# boating license equivalents for the EU..



## pgrech83 (Mar 30, 2011)

Hello everyone, my name is peter and im fairly new to this forum. I currently have the New York state boat handling and safety license and iI would like to know if the E.U (specifically the island of malta) will recognize any boating licenses from the U.S. or if there is any equivalents. Thanks


----------



## Minnewaska (Feb 21, 2010)

Welcome aboard.

I'm familiar with the NY boater safety course and certificate. I assume that is what you have. It is great to have, but is not a certificate of competency in operating a vessel as much as a classroom safety, navigation , etc review. 

I do not know Malta's requirements, but if they do require a certificate of competency, I would be surprised if that did it. If you are chartering, the charter company would be able to help.


----------



## Ulladh (Jul 12, 2007)

You may need the ICC (International Certificate of Competence) The ICC and Proof of Competence Abroad | Boating Abroad | Information & Advice | RYA

Not all EU countries require ICC, check with the authorities in Malta.

If visiting on your own boat within certain time limits it is not required, but most charter companies will require it.


----------



## TQA (Apr 4, 2009)

Taken from NOONSITE



> Some Good News Regarding the International Certificate of Competence
> 
> Created by val. Last modified on 2011-04-07 14:38:33
> Contributors:
> ...


Looks like you need an ICC to me.


----------



## Boasun (Feb 10, 2007)

wouldn't a USCG license of 100 tons and above count toward being a ICC?
And considering my own license of 1600 tn Master / 2nd Unlimited upon Oceans will probably count for sure.


----------



## Ulladh (Jul 12, 2007)

The ICC is primarily for recreational boaters.

The International Maritime Organization of which the US and most, maybe all, UN member nations are members coordinates commercial seamen qualifications across nations.
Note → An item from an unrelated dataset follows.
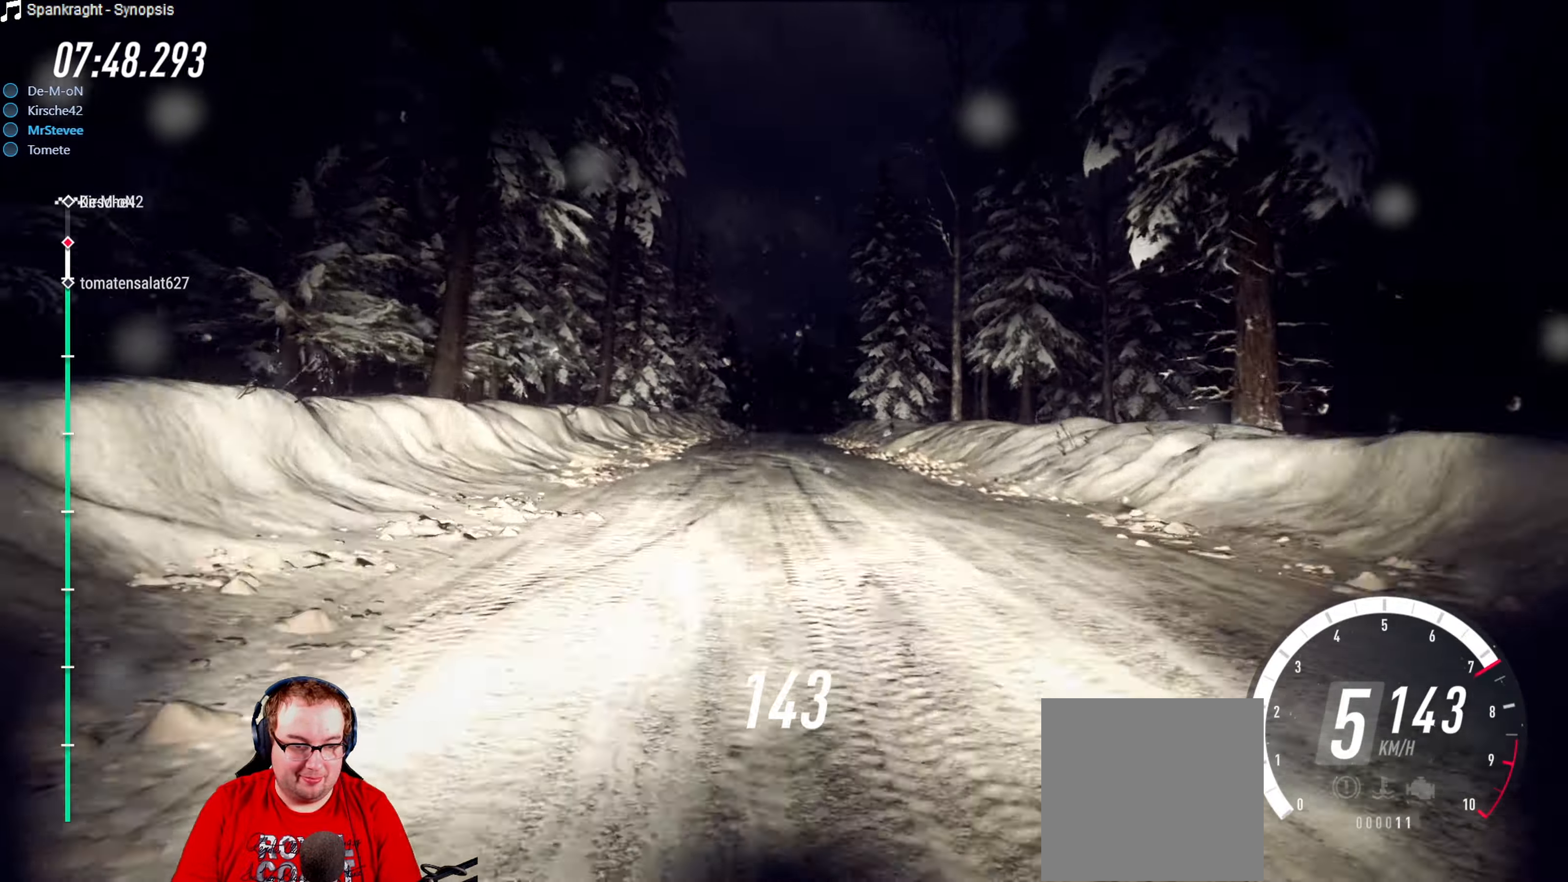
{"buttons": ["R2"], "left_stick": "right", "right_stick": "center", "events": [[117, "left_stick", "down-left"], [217, "left_stick", "center"], [484, "left_stick", "right"]]}
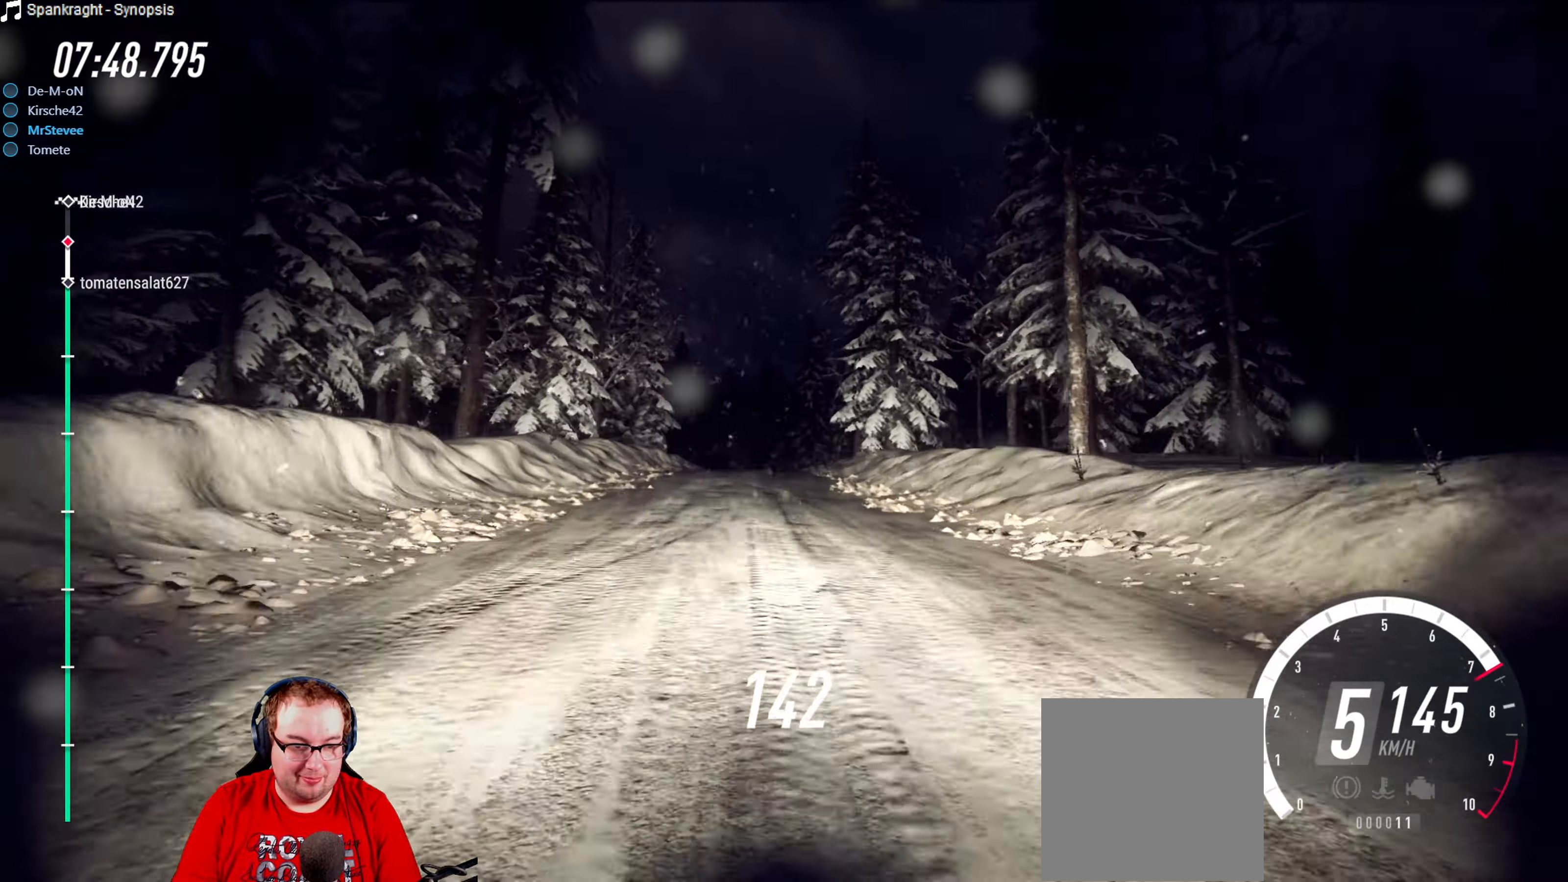
{"buttons": ["R2"], "left_stick": "center", "right_stick": "center", "events": [[100, "left_stick", "center"], [350, "left_stick", "down-left"], [484, "left_stick", "center"]]}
USCG qualifications fall under IMO definitions.
IMO | About IMO

From the IMO site;
However, IMO has been given the authority to vet the training, examination and certification procedures of Contracting Parties to the International Convention on Standards of Training, Certification and Watchkeeping for Seafarers (STCW), 1978. This was one of the most important changes made in the 1995 amendments to the Convention which entered into force on 1 February 1997. Governments have to provide relevant information to IMO's Maritime Safety Committee which will judge whether or not the country concerned meets the requirements of the Convention.


----------



## Boasun (Feb 10, 2007)

STCW Training.... I've been through it... 
First they try to turn you into a crispy critter with very basic Fire fighting training. 
second they try to drown you several times in water survival, including Helicoper egress in the water a couple of times upside down, flipping a capsized liferaft and swimming under a pretend oil fire on the surface. And using your clothing as a life jacket. No they did not suceed to drown me. The only good thing was, it was a heated pool.
Third it was basic first aid and CPR
Fourth you had personnel hygene and working dynamics, some people don't like others and they have to learn to work with those they dislike. Some of these sailors don't understand on how aromatic they can get.
Fifth is Watch Standing responsibilities. That one is something you have to pound into hard headed sailors. On how to stand a proper and safe watch.


----------